L’explication simpliste qui consiste à définir la communication politique comme une publicité électorale ne tient pas compte des spécificités de chaque pays. En tout cas, cette vision –et c’est le moins que l’on puisse dire –est réductrice. Bien que la pratique du pouvoir en Algérie ait perturbé le fonctionnement normal de tout ce qui a un lien direct ou indirect avec la politique, un parti d’opposition, comme le FFS, doit et devra avoir une communication claire. Ce qui est la règle depuis la fondation du parti.

En effet, à chaque événement décisif de notre histoire, le FFS a toujours soutenu des projets avec une grande clarté. Et même lorsque la base est quelque peu désemparée, lors de la décennie noire notamment, les messages de feu Hocine Aït Ahmed, allah irahmou, avaient une portée incommensurable.

Deux exemples peuvent étayer cette thèse. En 1995, à l’occasion de la fausse élection présidentielle pluraliste, le climat politique a été tel que des citoyens étaient prêts à troquer leurs droits fondamentaux contre une hypothétique sécurité.

Grâce à l’esprit de clairvoyance du chef charismatique du FFS de l’époque, le parti n’a pas cédé au chantage. Pour lui, le patriotisme ne doit pas étouffer la démocratie et vis-versa. Son appel à la population, diffusé largement par les militants, a été une véritable leçon politique.

En 2001 et 2002, au moment où les marchands du sang ont trompé une partie de la population en Kabylie, la fameuse note sur les aarouchs a restitué les vrais enjeux et dénoncé les calculs malsains de ces charlatans.

Toutefois, si dans les pays effectivement démocratiques le but premier de la communication vise à faire élire son candidat, il n’en est pas de même dans les pays où la démocratie est malmenée par les dirigeants. Pour ces derniers, le langage démocratique est destiné à une consommation extérieure.

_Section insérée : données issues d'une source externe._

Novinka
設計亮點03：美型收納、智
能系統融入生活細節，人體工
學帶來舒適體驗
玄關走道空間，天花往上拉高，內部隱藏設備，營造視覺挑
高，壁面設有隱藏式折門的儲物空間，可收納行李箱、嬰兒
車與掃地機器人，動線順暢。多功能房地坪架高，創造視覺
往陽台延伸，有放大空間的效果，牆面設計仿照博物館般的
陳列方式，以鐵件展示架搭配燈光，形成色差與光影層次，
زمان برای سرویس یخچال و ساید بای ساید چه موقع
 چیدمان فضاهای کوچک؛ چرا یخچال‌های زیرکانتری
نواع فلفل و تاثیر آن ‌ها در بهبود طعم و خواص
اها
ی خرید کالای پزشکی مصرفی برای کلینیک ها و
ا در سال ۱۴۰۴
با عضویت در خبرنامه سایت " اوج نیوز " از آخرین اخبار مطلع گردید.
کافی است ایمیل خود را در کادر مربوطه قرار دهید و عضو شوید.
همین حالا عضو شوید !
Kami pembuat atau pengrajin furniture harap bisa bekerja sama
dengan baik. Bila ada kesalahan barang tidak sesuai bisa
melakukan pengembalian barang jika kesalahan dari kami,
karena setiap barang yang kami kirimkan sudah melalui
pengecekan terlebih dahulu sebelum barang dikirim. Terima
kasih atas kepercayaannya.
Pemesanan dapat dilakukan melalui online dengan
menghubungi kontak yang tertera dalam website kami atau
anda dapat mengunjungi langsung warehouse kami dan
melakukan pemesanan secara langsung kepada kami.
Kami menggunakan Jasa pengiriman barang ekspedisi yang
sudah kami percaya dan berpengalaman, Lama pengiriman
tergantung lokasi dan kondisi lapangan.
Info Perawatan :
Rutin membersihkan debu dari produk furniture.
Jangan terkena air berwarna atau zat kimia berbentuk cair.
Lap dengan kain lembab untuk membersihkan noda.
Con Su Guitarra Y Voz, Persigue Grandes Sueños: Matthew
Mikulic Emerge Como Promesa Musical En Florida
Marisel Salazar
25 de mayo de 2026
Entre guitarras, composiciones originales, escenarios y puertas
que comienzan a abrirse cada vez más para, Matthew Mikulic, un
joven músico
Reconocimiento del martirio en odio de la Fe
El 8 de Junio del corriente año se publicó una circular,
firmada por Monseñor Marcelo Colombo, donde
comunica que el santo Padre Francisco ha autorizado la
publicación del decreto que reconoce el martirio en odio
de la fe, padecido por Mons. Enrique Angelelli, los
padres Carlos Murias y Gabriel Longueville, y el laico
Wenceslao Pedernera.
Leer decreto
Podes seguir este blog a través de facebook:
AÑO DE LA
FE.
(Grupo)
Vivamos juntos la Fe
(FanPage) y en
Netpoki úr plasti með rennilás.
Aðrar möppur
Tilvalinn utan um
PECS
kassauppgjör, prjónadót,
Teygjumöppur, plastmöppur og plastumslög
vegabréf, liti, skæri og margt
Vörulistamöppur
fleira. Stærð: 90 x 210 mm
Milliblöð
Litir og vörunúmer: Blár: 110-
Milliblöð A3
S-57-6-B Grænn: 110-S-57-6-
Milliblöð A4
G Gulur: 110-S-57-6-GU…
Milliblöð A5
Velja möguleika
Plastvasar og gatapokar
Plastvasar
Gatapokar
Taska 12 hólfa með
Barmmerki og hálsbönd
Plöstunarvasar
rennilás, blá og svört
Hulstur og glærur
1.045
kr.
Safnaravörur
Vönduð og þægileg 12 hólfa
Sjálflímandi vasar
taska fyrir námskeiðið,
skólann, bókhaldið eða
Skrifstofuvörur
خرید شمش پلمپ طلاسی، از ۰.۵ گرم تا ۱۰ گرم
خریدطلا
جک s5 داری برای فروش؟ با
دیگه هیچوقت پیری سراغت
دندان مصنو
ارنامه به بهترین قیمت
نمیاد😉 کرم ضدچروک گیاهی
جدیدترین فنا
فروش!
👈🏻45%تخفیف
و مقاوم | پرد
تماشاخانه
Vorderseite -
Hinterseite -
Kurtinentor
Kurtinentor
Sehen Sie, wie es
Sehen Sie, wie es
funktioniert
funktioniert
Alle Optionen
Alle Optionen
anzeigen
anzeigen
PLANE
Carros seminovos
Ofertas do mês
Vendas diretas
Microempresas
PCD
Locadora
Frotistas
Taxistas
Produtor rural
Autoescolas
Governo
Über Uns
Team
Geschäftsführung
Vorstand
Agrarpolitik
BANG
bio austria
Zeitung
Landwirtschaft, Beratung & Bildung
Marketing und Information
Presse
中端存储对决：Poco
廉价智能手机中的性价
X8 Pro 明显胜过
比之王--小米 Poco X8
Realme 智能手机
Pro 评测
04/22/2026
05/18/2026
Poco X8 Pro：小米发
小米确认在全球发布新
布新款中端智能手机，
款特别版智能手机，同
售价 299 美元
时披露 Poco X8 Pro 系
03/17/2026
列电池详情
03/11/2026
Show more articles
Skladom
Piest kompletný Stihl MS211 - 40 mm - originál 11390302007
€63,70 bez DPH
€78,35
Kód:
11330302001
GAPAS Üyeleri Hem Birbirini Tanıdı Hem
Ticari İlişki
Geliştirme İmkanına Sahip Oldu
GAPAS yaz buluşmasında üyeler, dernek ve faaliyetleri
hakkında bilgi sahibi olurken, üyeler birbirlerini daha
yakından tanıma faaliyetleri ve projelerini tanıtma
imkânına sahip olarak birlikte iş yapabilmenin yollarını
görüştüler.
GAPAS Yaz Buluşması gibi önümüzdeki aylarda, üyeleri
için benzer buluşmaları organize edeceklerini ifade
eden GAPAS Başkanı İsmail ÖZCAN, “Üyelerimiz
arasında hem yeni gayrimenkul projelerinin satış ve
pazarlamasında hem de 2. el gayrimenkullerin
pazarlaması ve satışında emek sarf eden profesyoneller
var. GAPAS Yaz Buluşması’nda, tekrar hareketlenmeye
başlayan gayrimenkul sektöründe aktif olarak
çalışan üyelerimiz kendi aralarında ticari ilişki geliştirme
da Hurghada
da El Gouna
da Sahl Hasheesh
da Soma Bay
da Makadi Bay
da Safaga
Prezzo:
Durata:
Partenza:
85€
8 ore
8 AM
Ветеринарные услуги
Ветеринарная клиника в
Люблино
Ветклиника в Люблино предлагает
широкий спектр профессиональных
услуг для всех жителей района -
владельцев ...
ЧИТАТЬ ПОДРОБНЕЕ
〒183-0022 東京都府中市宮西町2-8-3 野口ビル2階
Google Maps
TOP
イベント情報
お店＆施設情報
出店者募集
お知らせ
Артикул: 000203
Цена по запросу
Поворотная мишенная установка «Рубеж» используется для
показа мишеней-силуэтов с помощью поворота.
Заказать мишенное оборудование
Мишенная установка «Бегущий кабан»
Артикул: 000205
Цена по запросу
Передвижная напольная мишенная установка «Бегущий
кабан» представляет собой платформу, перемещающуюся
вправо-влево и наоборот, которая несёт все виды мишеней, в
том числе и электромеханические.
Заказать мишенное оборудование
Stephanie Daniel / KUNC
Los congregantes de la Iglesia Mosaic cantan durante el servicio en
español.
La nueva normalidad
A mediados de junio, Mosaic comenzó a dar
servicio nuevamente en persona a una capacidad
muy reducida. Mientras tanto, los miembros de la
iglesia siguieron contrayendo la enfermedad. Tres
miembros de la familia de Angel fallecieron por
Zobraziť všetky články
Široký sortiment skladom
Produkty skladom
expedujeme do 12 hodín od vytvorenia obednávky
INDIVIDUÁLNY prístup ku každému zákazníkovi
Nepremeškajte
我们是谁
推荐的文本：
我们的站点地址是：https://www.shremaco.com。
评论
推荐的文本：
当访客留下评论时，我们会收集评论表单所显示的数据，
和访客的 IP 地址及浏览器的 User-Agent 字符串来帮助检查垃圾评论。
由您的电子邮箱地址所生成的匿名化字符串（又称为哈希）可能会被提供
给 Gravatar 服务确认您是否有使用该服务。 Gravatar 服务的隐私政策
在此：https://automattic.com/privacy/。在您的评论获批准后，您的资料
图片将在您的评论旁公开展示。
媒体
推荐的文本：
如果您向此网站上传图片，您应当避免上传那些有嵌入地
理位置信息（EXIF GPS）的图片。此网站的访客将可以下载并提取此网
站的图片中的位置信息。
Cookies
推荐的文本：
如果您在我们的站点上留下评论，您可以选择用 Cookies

Ainsi, depuis l’indépendance du pays, la joute la plus décisive, en l’occurrence l’élection présidentielle, échappe totalement à la volonté populaire. À chaque fois, la vraie compétition se déroule derrière les rideaux. Lorsque le candidat du régime est préalablement désigné en haut lieu, le scrutin, grâce à l’implication abusive de l’administration, se résume à un simple plébiscite.

D’ailleurs, n’est-ce pas pour protester contre ces pratiques que l’emblématique chef historique, Hocine Aït Ahmed, a organisé le retrait des cinq autres candidats à l’élection présidentielle d’avril 1999, laissant ainsi le candidat du régime seul en lice.

Enfin, l’avènement de l’internet à la fin des années 1990 et l’éclosion des réseaux sociaux au début du siècle révolutionnent la communication politique. Depuis cette date, il n’y a pas une élection ou un événement politique où la classe politique n’y recourt pas.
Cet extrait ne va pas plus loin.